AS Patients Can Benefit from Switching Anti-TNF Therapies When One Stops Working, Study Suggests

AS Patients Can Benefit from Switching Anti-TNF Therapies When One Stops Working, Study Suggests

Therapy with anti-tumor necrosis factor (anti-TNF) is highly effective in people with ankylosing spondylitis. But researchers suggest that patients whose treatment lost its effectiveness or resulted in adverse events can benefit from switching anti-TNF therapies.

These are the conclusions of a review study, “Ankylosing Spondylitis Treatment after First Anti-TNF Drug Failure,” published in the Israel Medical Association Journal.

Anti-TNF therapies have brought new relief to those with spondyloarthritis (SpA), but 20-30% of patients eventually stop responding properly and discontinue treatment, while 10-20% of patients stop taking their medication because their anti-TNF therapy has stopped working or from adverse effects.

There are a variety of anti-TNF agents available, including infliximab (Remicade), adalimumab (Humira, Imraldi), golimumab (Simponi), certolizumab (Cimzia), and etanercept (Enbrel).

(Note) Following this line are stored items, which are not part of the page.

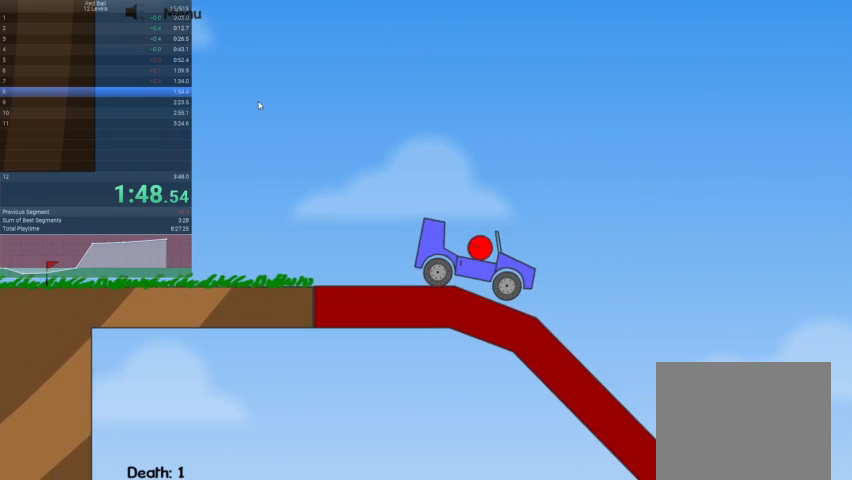
{"keys": ["left"], "events": []}
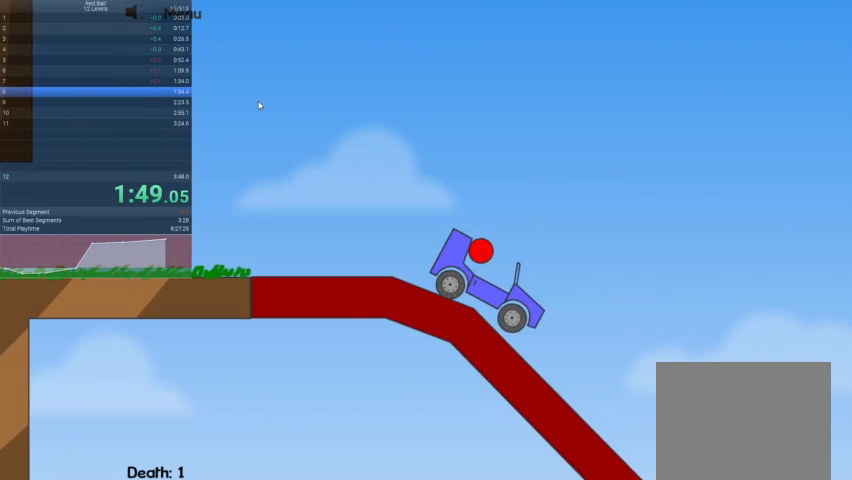
{"keys": ["left"], "events": []}
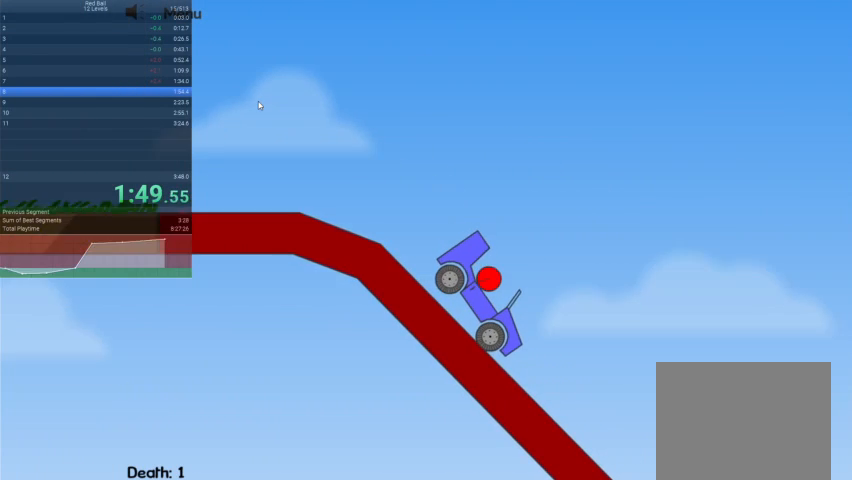
{"keys": ["left"], "events": []}
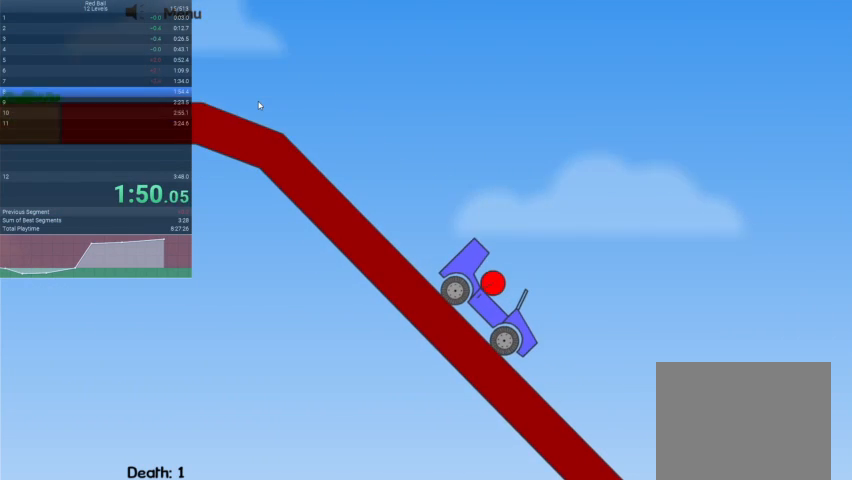
{"keys": ["left"], "events": []}
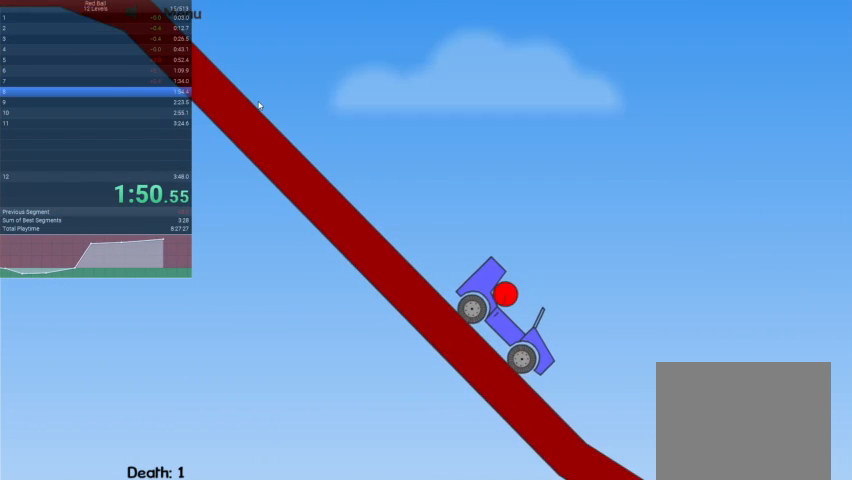
{"keys": ["left"], "events": []}
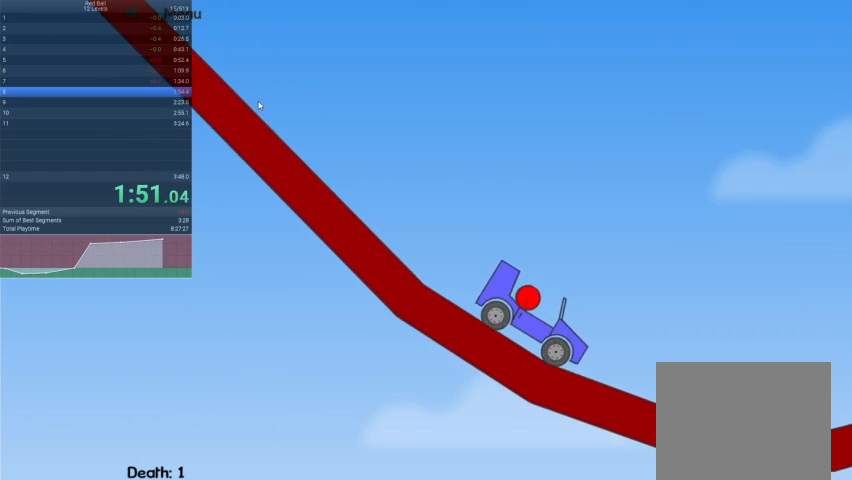
{"keys": ["left"], "events": []}
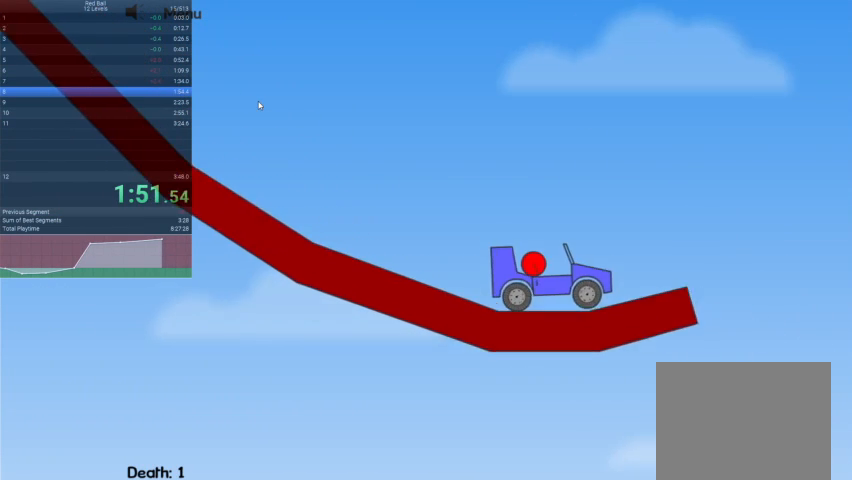
{"keys": ["left"], "events": []}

These agents differ in their chemical structure and mechanism of action, which means that if one therapy no longer works for a patient, that patient can still respond to a different anti-TNF therapy.

Researchers gathered data from studies (randomized control trial, systematic review, and observational studies) conducted from 1999 to 2016, to characterize patients and treatment outcomes after the first anti-TNF failure among people with ankylosing spondylitis.

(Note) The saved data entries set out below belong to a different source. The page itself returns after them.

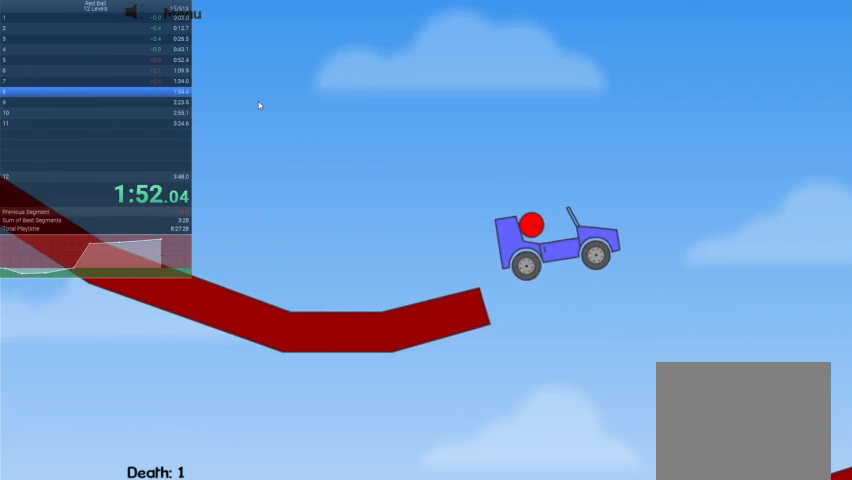
{"keys": ["right"], "events": [[33, "left", "up"], [333, "right", "down"]]}
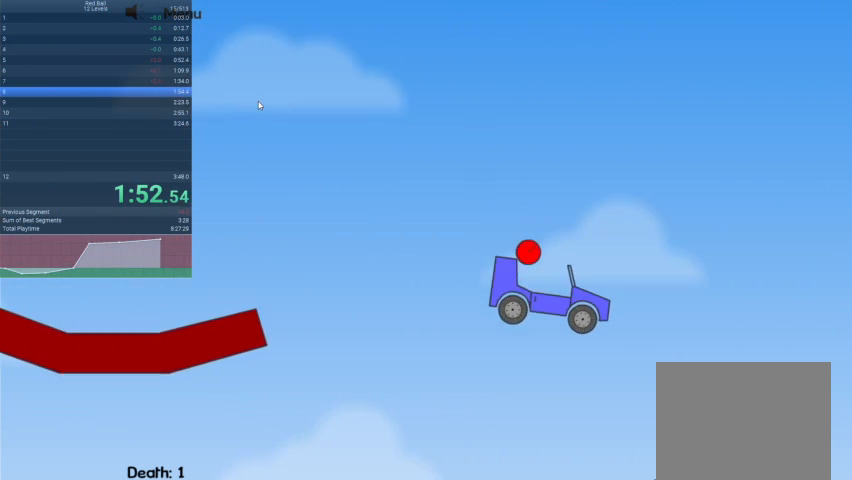
{"keys": ["right"], "events": []}
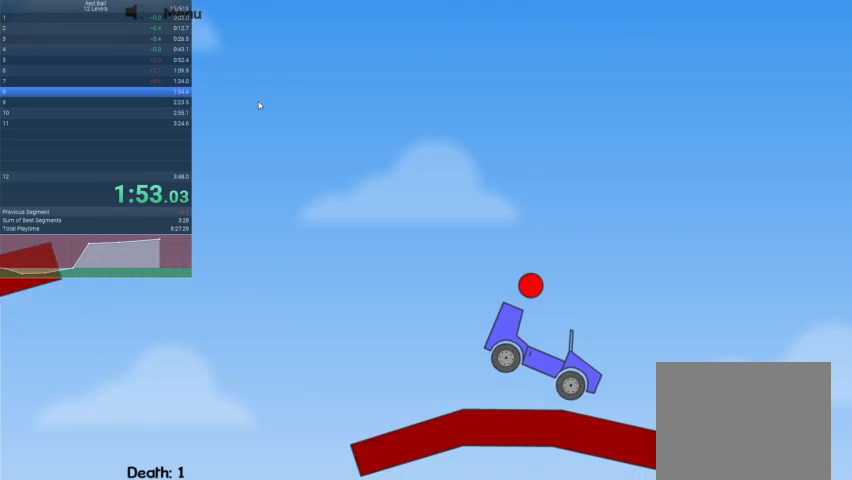
{"keys": ["left"], "events": [[333, "right", "up"], [433, "left", "down"]]}
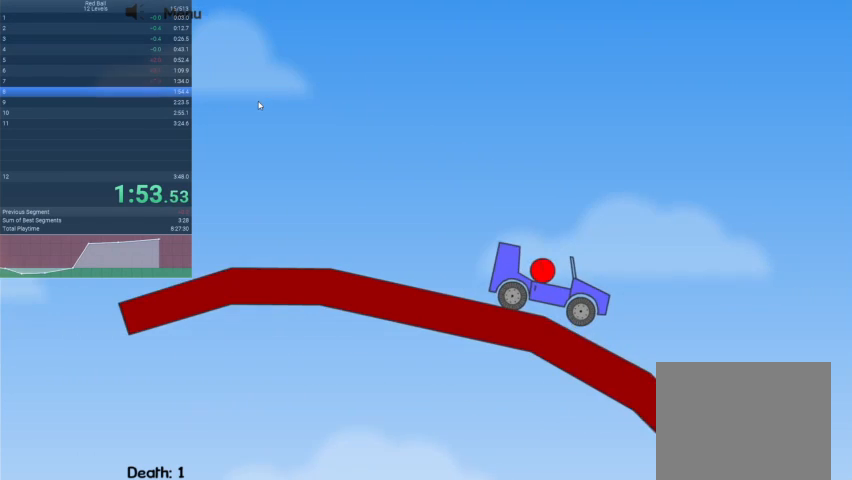
{"keys": ["left"], "events": []}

The National Danish (DANBIO) database included 432 patients, and the Norwegian database (NOR-DMARD; NCT01581294) included 77 patients, all of whom switched to a second anti-TNF drug.

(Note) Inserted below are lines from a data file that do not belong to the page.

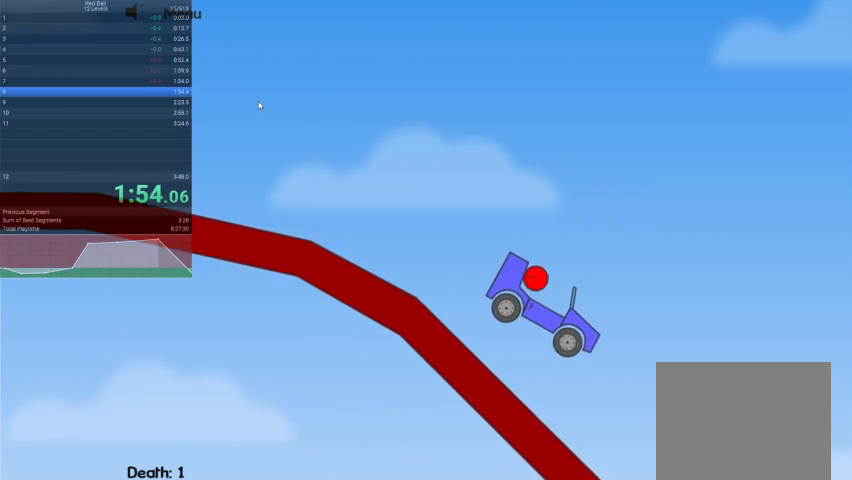
{"keys": ["right"], "events": [[467, "left", "up"], [467, "right", "down"]]}
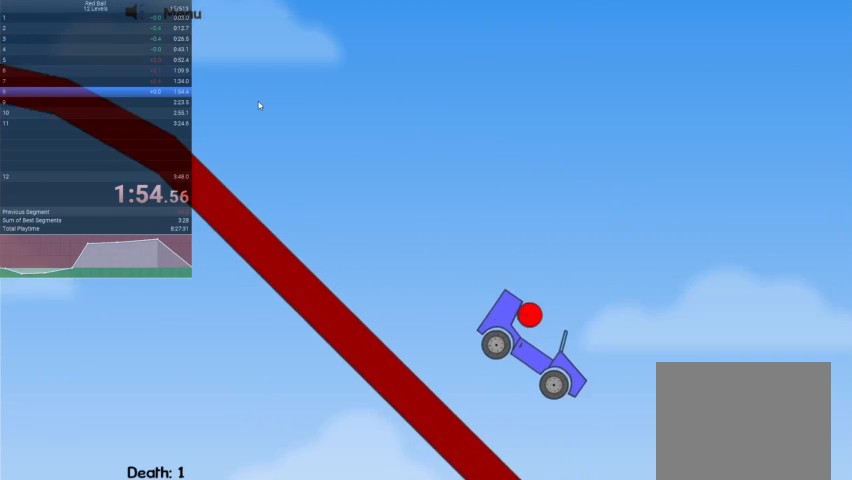
{"keys": ["right"], "events": [[267, "right", "up"], [400, "right", "down"]]}
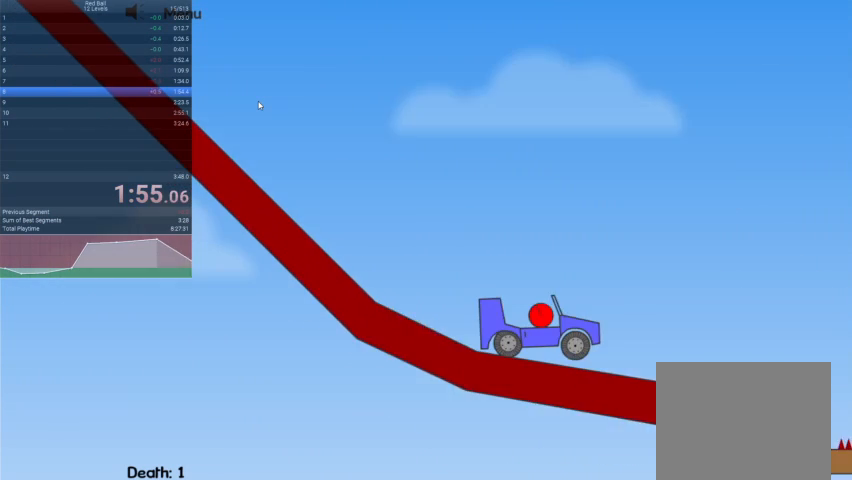
{"keys": [], "events": [[500, "right", "up"]]}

Both registries revealed that most patients who switched were female, had a shorter duration of disease and symptoms, and a higher disease activity.

In addition, among those who switched, the effects of the first and second anti-TNF drug on disease activity were similar during the first year follow-up. But these registries included a higher proportion of patients achieving lower disease activity than other reports.

An earlier review study found that 30% of patients who start an anti-TNF therapy switch to a second one. However, the time between treatment initiation and discontinuation was not different between the first, second, and third anti-TNF drug.

Patients may stop responding to one anti-TNF agent because they start producing antibodies against this agent, an effect that seems to be dependent on the anti-TNF agent used.

Remicade, an antibody combining mouse and human proteins, induces the production of anti-drug antibodies more strongly than Humira/Symponi and Enbrel, both consisting of humanized proteins only.

Previous results indicate that 25.9% of spondyloarthritis patients produce anti-drug antibodies, mostly those treated with Remicade. 

Because the presence of antibodies against anti-TNF therapies can worsen patients’ response to therapy, evaluating anti-drug antibody levels in ankylosing spondylitis patients may help when deciding to switch therapies.

And, the effect of anti-drug antibodies on anti-TNF responses is stronger in ankylosing spondylitis patients than in those with other inflammatory diseases.

A study involving 1,159 patients with ankylosing spondylitis found that by the end of a 12-week treatment period with Humira, 57.2% of participants had reduced disease activity, and 27.7% had reached partial remission. Among the predictors for a positive outcome was no previous treatment with anti-TNF therapies.

Another study confirmed the effectiveness of Humira, Enbrel, or Remicade in ankylosing spondylitis either as a first or second anti-TNF therapy, but found that partial remission was less likely in patients with enthesitis (inflammation at tendon, ligament or joint capsule insertions), psoriasis, or low C-reactive protein levels, an indicator of inflammation.

Data from the National Swedish Biologics Registry showed that patients with ankylosing spondylitis stayed on their first anti-TNF drug longer if they were also treated with conventional disease-modifying rheumatic drugs (DMARDs).

Additional research indicates that 30.5% of spondyloarthritis patients remain on a first-line anti-TNF drug after 10 years, but more patients stay longer on Enbril than on Remicade and Humira.

Researchers conclude that although some studies are conflicting, they suggest that switching  anti-TNF therapies has become common practice in patients who fail their initial treatment. This trend is observed even though there are no published guidelines concerning the best strategy after a first anti-TNF failure.

“The most frequent reason for discontinuing is lack of efficacy but, regardless of the reason and the sequence of drugs administered, disease activity is reduced after switching,” researchers wrote, adding that “ankylosing spondylitis patients can be successfully treated with a second TNF antagonist.”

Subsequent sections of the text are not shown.